Michael Perito: Yeah. No, I mean the 8% rate is actually like for the product that was, I think, pretty attractive on it. Obviously, it’s still more expensive than anything incremental that you could fund with that the bank sub. But I appreciate that commentary. And then – so just my last question is you guys mentioned the loan size, the personal guarantees. Can you just give us a little bit more color kind of about what these loans are for these non-conforming C&I loans? Like what use case or I don’t know how general it is and if it’s broad I apologize but just any kind of examples which would be helpful as we think about that portfolio growing near term here?

Barry Sloane: Yeah. This would be an owner operator that owns a business. It’s a cash flowing business and they prefer fixed versus floating and they really want flexibility for utilization of proceeds and don’t want to be told by the banking institution that they have loan covenants, they can’t dividend certain amount of money, they can’t lever up, they can’t do an acquisition that they constantly have to go back and forth to the bank. We prefer, and it’s been our experience in the SBA space, that we take personal guarantees, we take personal and commercial assets for deposits, excuse me, for leans, And that’s put us in a secure position where we haven’t had any charge-offs at all for the — since we began the program in 2019.

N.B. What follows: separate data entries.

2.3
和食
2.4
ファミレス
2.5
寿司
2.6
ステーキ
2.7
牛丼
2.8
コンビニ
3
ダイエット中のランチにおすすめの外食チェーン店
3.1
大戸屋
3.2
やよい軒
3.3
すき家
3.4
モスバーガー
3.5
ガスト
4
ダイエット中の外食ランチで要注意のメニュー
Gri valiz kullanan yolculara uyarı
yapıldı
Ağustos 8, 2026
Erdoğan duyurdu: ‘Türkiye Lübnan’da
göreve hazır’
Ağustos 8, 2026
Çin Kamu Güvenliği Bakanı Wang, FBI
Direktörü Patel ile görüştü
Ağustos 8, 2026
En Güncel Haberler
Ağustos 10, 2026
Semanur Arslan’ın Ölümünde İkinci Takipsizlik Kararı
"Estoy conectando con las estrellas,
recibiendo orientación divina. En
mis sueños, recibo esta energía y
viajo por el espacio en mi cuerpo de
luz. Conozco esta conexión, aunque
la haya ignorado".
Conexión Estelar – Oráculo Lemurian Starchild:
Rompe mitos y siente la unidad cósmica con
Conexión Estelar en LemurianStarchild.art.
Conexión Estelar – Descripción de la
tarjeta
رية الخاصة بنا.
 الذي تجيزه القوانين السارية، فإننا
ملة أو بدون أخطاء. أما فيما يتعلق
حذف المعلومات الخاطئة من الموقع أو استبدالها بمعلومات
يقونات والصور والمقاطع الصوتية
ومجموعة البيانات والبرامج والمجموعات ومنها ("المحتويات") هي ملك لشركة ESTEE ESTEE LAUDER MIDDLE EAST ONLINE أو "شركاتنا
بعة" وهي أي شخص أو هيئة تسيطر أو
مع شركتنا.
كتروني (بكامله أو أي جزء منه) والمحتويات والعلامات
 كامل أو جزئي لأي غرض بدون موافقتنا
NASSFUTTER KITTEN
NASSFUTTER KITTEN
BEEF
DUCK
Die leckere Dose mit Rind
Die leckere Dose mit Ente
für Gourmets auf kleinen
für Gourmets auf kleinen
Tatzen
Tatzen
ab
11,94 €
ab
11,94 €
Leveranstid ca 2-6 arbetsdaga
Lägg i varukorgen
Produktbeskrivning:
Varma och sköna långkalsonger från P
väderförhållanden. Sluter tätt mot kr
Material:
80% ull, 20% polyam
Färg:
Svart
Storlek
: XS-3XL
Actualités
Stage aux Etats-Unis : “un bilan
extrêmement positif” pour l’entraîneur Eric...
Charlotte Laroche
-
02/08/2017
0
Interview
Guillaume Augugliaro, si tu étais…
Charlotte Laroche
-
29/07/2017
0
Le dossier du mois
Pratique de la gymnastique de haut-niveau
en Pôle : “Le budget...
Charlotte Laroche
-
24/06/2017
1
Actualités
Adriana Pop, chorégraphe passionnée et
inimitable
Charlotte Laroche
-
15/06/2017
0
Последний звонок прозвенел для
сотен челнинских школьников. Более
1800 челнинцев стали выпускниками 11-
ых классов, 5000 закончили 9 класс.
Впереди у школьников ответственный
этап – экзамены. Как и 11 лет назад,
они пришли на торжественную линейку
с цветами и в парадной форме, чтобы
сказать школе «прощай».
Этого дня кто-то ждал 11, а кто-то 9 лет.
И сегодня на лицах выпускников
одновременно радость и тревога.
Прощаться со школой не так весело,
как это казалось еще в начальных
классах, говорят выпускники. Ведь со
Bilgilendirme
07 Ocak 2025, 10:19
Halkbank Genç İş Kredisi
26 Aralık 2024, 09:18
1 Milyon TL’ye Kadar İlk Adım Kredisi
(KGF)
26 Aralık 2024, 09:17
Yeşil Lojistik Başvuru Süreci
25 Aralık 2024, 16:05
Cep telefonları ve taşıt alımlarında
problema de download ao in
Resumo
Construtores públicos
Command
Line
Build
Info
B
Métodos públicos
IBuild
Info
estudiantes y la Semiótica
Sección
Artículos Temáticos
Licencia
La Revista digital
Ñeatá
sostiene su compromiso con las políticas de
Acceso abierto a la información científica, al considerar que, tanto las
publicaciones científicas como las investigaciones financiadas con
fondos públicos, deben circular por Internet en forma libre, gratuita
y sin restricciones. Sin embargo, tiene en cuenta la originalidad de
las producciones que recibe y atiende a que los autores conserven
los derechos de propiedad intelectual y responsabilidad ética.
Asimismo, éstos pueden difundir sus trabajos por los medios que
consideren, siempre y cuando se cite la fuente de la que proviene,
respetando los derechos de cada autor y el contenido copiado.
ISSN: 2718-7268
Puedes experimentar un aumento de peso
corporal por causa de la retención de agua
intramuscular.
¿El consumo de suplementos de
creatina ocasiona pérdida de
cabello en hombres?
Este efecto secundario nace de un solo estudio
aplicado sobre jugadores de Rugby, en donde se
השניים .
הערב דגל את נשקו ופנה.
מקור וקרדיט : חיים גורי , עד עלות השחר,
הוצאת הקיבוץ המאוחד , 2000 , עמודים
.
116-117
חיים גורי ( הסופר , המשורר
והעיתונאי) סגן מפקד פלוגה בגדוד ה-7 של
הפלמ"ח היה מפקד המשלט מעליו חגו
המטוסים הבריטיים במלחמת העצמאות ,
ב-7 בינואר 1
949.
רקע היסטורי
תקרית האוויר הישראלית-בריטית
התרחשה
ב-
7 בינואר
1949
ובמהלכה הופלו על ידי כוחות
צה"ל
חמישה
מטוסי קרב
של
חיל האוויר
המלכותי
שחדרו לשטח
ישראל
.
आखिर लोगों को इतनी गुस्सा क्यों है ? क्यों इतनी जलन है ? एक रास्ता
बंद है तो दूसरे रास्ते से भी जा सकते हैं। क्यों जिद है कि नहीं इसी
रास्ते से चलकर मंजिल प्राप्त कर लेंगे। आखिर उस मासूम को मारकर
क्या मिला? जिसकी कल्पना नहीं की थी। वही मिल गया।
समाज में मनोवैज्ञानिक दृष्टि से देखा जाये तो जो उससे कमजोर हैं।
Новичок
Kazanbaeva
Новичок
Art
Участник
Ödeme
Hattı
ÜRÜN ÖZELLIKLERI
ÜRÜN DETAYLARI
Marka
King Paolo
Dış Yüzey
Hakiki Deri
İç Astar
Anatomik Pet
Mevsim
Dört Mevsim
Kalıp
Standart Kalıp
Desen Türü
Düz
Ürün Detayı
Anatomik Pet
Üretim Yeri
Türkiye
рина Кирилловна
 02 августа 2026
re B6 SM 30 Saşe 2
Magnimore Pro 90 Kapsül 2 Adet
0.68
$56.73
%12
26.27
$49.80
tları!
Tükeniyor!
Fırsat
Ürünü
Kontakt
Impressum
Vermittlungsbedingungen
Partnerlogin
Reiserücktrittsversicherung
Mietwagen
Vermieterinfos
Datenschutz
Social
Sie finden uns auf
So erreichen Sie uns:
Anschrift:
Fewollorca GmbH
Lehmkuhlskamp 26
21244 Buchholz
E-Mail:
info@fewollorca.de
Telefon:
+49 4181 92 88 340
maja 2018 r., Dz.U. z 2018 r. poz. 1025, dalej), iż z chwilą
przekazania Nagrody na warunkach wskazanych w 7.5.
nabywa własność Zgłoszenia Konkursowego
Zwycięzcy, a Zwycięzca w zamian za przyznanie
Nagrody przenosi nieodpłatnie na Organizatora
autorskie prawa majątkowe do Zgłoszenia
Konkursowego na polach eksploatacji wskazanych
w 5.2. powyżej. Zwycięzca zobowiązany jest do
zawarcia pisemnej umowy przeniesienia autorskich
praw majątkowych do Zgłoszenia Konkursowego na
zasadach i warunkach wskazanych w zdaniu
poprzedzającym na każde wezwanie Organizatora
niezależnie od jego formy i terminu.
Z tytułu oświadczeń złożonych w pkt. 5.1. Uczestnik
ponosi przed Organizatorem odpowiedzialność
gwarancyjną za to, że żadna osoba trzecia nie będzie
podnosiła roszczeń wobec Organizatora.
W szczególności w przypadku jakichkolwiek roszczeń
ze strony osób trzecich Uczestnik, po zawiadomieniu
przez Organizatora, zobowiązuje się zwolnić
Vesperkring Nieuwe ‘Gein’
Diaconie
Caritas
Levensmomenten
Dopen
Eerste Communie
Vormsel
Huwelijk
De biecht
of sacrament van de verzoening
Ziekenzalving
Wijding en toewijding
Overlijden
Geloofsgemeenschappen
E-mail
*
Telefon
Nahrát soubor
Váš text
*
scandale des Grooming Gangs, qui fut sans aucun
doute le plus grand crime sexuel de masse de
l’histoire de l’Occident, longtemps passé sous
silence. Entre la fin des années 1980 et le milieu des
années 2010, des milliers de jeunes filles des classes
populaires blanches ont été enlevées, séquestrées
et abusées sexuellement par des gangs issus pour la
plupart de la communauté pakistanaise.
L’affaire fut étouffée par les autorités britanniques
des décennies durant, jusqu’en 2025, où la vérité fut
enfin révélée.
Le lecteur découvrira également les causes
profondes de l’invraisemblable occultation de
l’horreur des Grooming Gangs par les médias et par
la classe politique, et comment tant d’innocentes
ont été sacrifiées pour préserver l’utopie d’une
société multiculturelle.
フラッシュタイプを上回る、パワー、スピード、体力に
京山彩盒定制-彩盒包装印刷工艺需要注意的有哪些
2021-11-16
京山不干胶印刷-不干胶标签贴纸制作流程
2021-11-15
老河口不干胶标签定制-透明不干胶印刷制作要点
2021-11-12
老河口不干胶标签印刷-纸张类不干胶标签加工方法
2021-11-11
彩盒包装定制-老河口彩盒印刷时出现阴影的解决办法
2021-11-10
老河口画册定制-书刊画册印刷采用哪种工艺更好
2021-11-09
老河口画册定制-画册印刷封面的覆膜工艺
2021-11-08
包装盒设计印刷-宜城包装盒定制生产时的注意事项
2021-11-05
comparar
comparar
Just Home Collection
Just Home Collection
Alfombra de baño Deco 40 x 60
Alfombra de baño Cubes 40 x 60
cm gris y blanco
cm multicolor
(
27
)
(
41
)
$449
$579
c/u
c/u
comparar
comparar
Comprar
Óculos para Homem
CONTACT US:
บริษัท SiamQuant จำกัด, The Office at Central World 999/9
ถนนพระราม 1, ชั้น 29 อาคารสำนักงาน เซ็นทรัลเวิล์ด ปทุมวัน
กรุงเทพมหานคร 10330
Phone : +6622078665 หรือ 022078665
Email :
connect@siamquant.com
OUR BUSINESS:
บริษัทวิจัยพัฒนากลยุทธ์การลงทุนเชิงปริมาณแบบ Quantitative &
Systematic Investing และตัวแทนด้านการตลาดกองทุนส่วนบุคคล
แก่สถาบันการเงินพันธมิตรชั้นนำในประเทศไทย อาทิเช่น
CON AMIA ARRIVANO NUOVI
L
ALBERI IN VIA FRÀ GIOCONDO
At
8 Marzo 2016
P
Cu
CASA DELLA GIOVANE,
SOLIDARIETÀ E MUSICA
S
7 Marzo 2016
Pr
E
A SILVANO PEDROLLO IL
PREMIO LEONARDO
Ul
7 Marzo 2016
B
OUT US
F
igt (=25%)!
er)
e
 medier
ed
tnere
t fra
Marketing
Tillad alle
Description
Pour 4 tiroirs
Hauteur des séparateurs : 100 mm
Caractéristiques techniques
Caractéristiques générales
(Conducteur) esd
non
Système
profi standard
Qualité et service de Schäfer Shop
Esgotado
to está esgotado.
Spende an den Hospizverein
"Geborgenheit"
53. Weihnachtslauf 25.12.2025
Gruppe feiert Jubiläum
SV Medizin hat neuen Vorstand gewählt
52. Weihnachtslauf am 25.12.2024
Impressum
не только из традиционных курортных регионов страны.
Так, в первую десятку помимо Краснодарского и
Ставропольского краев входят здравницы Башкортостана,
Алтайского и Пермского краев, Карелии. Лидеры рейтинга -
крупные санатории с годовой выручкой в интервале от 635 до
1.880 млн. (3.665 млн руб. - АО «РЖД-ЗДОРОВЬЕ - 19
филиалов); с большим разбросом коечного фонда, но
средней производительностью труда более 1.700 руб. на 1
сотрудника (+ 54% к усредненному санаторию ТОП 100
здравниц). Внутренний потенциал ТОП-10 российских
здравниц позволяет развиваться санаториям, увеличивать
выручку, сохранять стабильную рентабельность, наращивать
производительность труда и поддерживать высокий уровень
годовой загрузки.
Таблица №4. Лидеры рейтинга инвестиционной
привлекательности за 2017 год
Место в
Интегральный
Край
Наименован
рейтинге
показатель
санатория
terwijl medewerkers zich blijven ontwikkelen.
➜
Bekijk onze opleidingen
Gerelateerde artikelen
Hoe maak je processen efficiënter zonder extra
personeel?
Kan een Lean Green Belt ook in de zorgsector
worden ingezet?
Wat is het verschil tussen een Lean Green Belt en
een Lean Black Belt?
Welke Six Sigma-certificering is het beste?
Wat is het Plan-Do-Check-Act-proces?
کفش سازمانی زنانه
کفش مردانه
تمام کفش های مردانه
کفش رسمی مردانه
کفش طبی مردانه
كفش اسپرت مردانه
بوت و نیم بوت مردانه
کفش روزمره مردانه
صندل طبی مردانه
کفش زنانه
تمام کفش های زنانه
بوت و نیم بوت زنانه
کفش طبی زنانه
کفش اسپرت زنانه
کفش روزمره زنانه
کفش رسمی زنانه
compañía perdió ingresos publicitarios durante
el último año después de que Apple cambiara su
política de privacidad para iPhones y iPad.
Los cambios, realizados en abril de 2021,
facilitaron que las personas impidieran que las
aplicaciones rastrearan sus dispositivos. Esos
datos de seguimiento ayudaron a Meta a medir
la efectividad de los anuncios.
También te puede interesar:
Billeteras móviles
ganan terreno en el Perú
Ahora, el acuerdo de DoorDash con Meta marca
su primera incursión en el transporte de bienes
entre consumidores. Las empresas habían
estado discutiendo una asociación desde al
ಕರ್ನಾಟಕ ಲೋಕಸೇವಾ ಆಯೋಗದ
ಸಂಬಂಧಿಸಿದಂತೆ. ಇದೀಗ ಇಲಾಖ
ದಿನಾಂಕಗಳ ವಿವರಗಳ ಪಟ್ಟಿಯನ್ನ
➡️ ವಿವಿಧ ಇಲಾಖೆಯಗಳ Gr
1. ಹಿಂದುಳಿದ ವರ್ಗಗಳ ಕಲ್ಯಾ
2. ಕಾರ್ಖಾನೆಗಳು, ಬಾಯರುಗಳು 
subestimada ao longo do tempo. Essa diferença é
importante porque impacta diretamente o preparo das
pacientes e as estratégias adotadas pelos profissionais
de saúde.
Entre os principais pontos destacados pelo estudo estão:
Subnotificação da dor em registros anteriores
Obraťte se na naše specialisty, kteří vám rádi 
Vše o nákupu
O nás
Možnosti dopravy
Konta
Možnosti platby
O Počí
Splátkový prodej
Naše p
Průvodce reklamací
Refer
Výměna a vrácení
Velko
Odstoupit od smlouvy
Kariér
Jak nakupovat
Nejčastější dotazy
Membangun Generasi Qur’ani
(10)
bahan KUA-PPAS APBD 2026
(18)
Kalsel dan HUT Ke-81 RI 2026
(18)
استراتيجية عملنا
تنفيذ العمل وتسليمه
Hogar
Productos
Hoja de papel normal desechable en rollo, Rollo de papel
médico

Michael Perito: Okay. All right, guys, Thank you for the color on the guidance and macro and on the non-conforming loans. I appreciate it.

Barry Sloane: Thank you.

Operator: [Operator Instructions] And for your next question, it comes from the line of Scott Sullivan from Raymond James. Scott, your line is open. Please ask your question.

Scott Sullivan: Hey, Barry. Thanks to you and your team for taking my call. A lot of my questions were sort of covered by the prior reps. And I was wondering, if you could sort of speak a little bit more on the non-conforming products. We meant to sort of view this as a unique and kind of a special driver going forward.